Reliable Lambda consumption: event source mapping, retries, and DLQ
Trace
A Lambda event source mapping (not a direct subscription) has the Lambda service poll the payments queue in batches and invoke the function. Successful records are deleted; a partial batch response retries only the failures. Failed messages reappear after the visibility timeout, and once they exceed maxReceiveCount the redrive policy moves them to a dead-letter queue for inspection.
Ordering and idempotency
Standard SQS queues give at-least-once delivery and best-effort ordering: a message is delivered at least once, which means the same order event can occasionally be delivered more than once, and order is not guaranteed. The correct response is not to fight the queue but to make each consumer idempotent, so processing the same order event twice has the same effect as processing it once. A common implementation is a DynamoDB idempotency table keyed on the order ID: the payments consumer records the order ID as it charges, and a redelivered copy sees the key already present and skips the second charge.
When the business truly requires strict ordering and no duplicates, use a FIFO topic subscribed to FIFO queues. FIFO delivers messages in order within a message group ID and provides exactly-once processing, deduplicating messages that share a deduplication ID within a five-minute interval. FIFO trades throughput for those guarantees, so reach for it only when ordering or exactly-once actually matters; for most fanout work, standard queues plus idempotent consumers are the simpler and cheaper choice.
At-least-once with idempotency, and the FIFO alternative
Trace
Standard queues deliver at-least-once with best-effort ordering, so a duplicate order event is possible; the fix is an idempotent consumer backed by a DynamoDB conditional write keyed on the order ID, so a redelivered copy skips the second charge. When strict ordering and exactly-once are truly required, a FIFO topic subscribed to a FIFO queue delivers in order within a message group ID and deduplicates within a five-minute window.
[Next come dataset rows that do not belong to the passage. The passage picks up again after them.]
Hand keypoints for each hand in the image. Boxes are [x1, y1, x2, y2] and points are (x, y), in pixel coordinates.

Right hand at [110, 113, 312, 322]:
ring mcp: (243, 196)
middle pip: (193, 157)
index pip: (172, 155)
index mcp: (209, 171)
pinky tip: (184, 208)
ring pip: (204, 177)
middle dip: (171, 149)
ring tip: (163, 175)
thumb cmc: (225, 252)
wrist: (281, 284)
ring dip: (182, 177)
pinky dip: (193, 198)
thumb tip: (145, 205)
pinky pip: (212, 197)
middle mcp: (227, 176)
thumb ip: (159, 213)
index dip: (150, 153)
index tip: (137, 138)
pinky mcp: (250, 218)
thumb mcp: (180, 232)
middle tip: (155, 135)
What this teaches for the exam
When a scenario says one event must trigger several independent actions, the answer is SNS fanout to multiple SQS queues, not a producer that writes to each queue itself. When a subscriber should receive only some of the topic's messages, the answer is an SNS subscription filter policy, not consumer-side filtering. When a question asks how a repeatedly failing message is isolated, the answer pairs a redrive policy's maxReceiveCount with a dead-letter queue. And when a question worries about duplicate processing on a standard queue, the answer is idempotent consumers (often a DynamoDB conditional write), while strict ordering with no duplicates points to FIFO.
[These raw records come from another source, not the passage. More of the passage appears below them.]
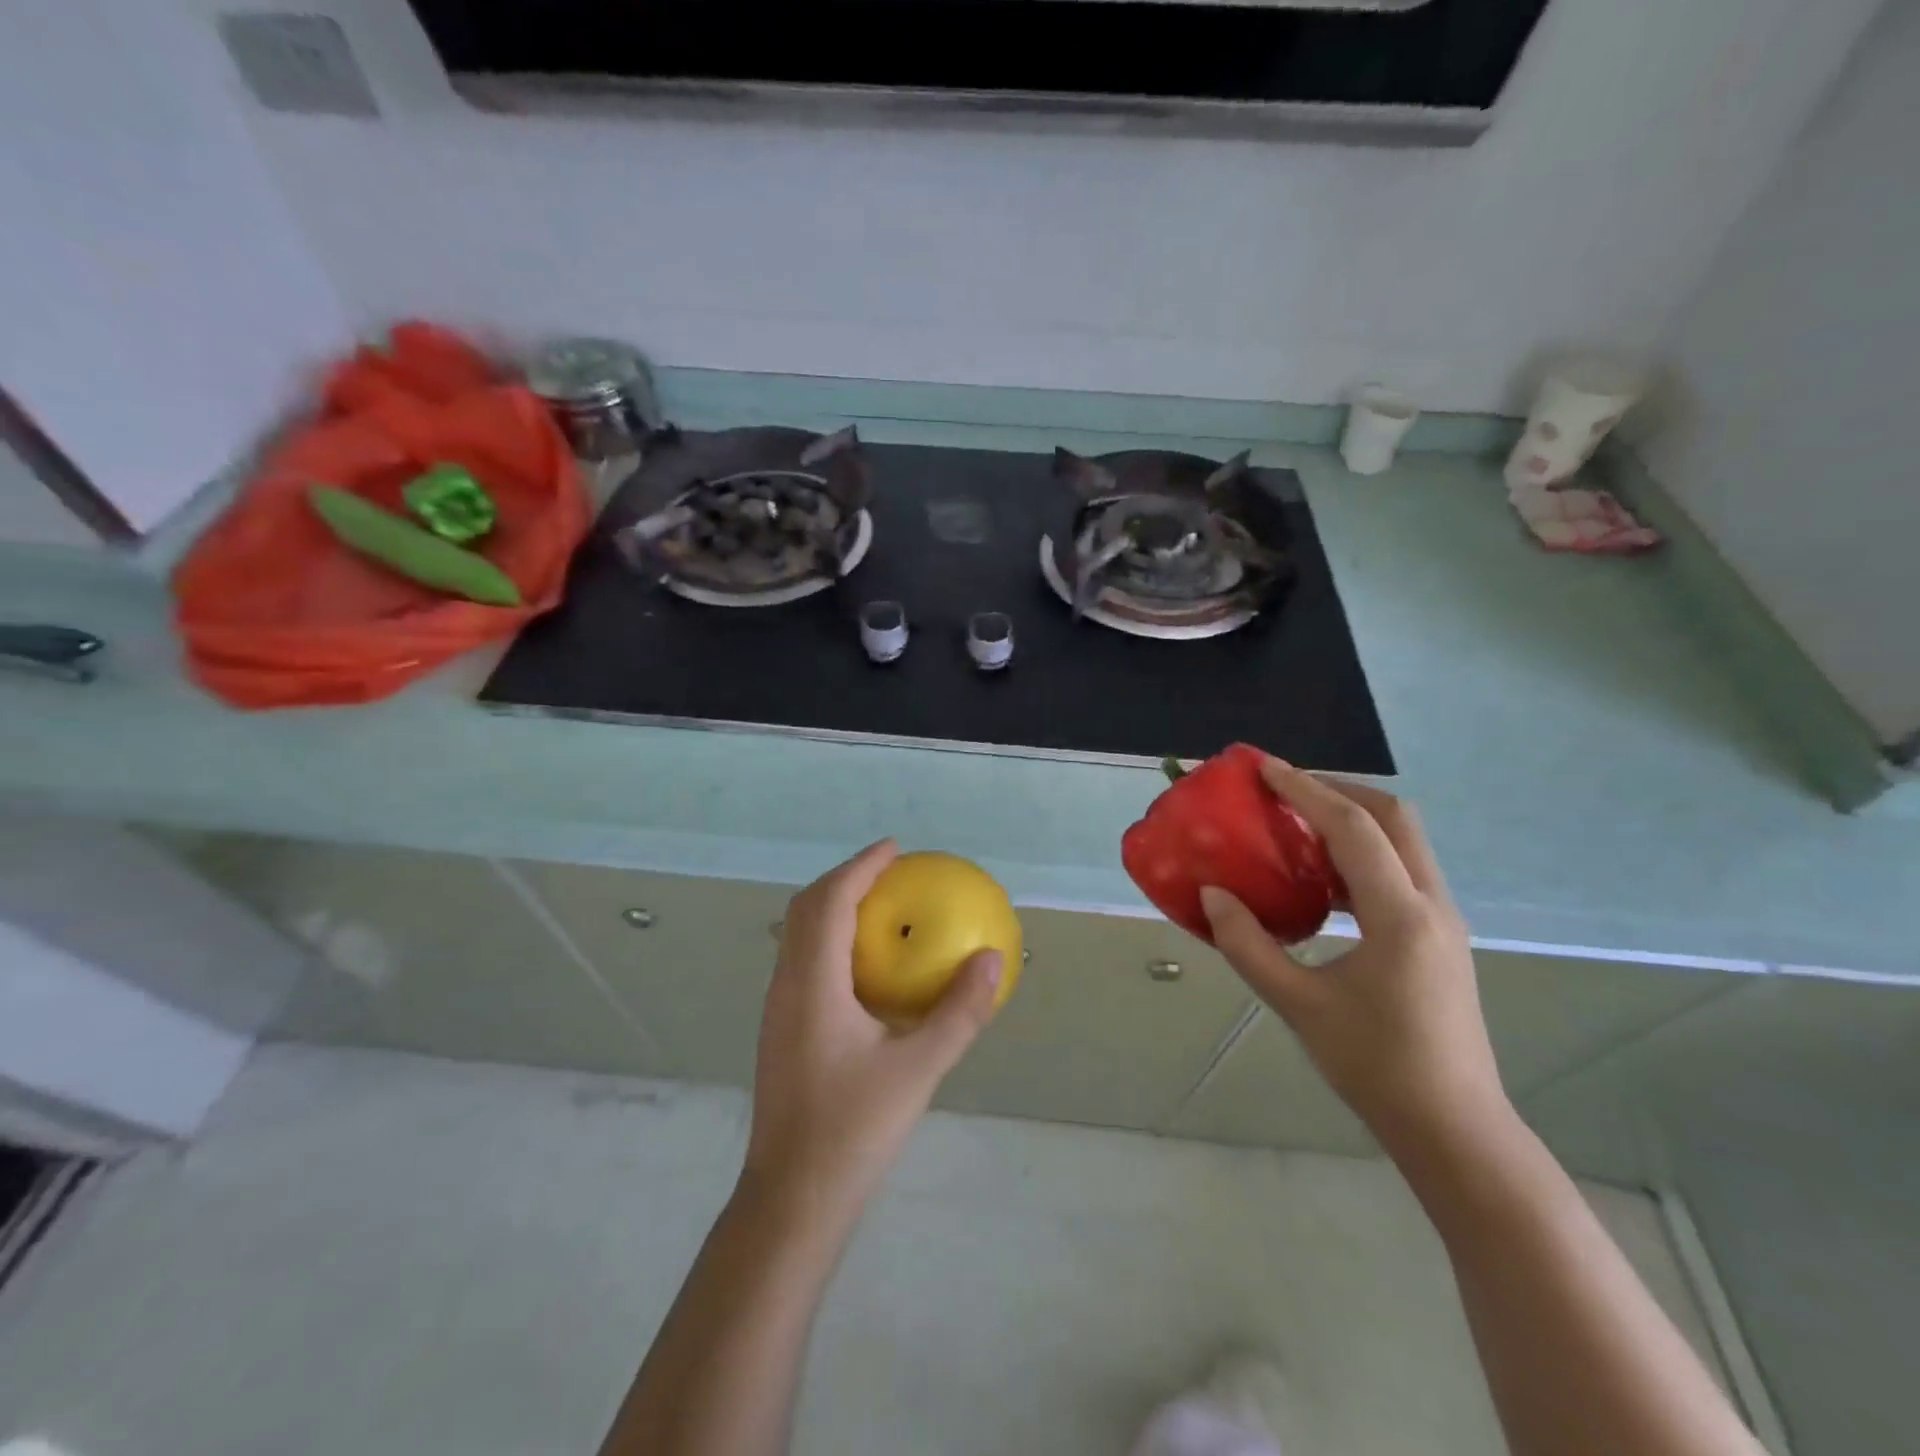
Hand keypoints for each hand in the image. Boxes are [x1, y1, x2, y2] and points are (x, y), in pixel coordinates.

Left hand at [742, 839, 1002, 1221]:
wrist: (792, 1200)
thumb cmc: (854, 1130)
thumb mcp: (919, 1069)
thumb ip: (959, 1012)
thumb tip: (993, 959)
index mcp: (812, 984)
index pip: (831, 901)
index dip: (861, 866)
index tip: (896, 849)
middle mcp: (786, 985)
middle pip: (806, 908)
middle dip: (845, 878)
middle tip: (890, 872)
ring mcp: (778, 1009)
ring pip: (798, 935)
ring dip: (834, 908)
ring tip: (880, 908)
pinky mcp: (781, 1031)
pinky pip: (803, 961)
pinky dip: (831, 940)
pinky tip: (866, 968)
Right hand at [1198, 758, 1509, 1156]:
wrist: (1455, 1129)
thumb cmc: (1375, 1067)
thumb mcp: (1298, 1006)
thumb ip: (1247, 945)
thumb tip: (1212, 895)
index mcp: (1400, 916)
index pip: (1353, 827)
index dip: (1305, 790)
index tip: (1263, 768)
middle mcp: (1431, 904)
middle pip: (1393, 816)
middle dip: (1336, 789)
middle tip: (1282, 789)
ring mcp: (1442, 919)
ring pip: (1403, 840)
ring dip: (1351, 817)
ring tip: (1296, 822)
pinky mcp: (1439, 935)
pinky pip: (1400, 869)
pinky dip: (1361, 852)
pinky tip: (1321, 878)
Event-driven order processing with SNS fanout, SQS buffers, and Lambda consumers
Trace
An order arrives at API Gateway and is published once to an SNS topic. SNS fans the event out to one SQS queue per bounded context (inventory, payments, notifications); subscription filter policies let each queue receive only the messages it cares about. A Lambda event source mapping polls each queue in batches. Failed messages return to the queue after the visibility timeout and, once they exceed maxReceiveCount, are moved to a dead-letter queue. Consumers write to a DynamoDB idempotency table so at-least-once redelivery never double-charges an order.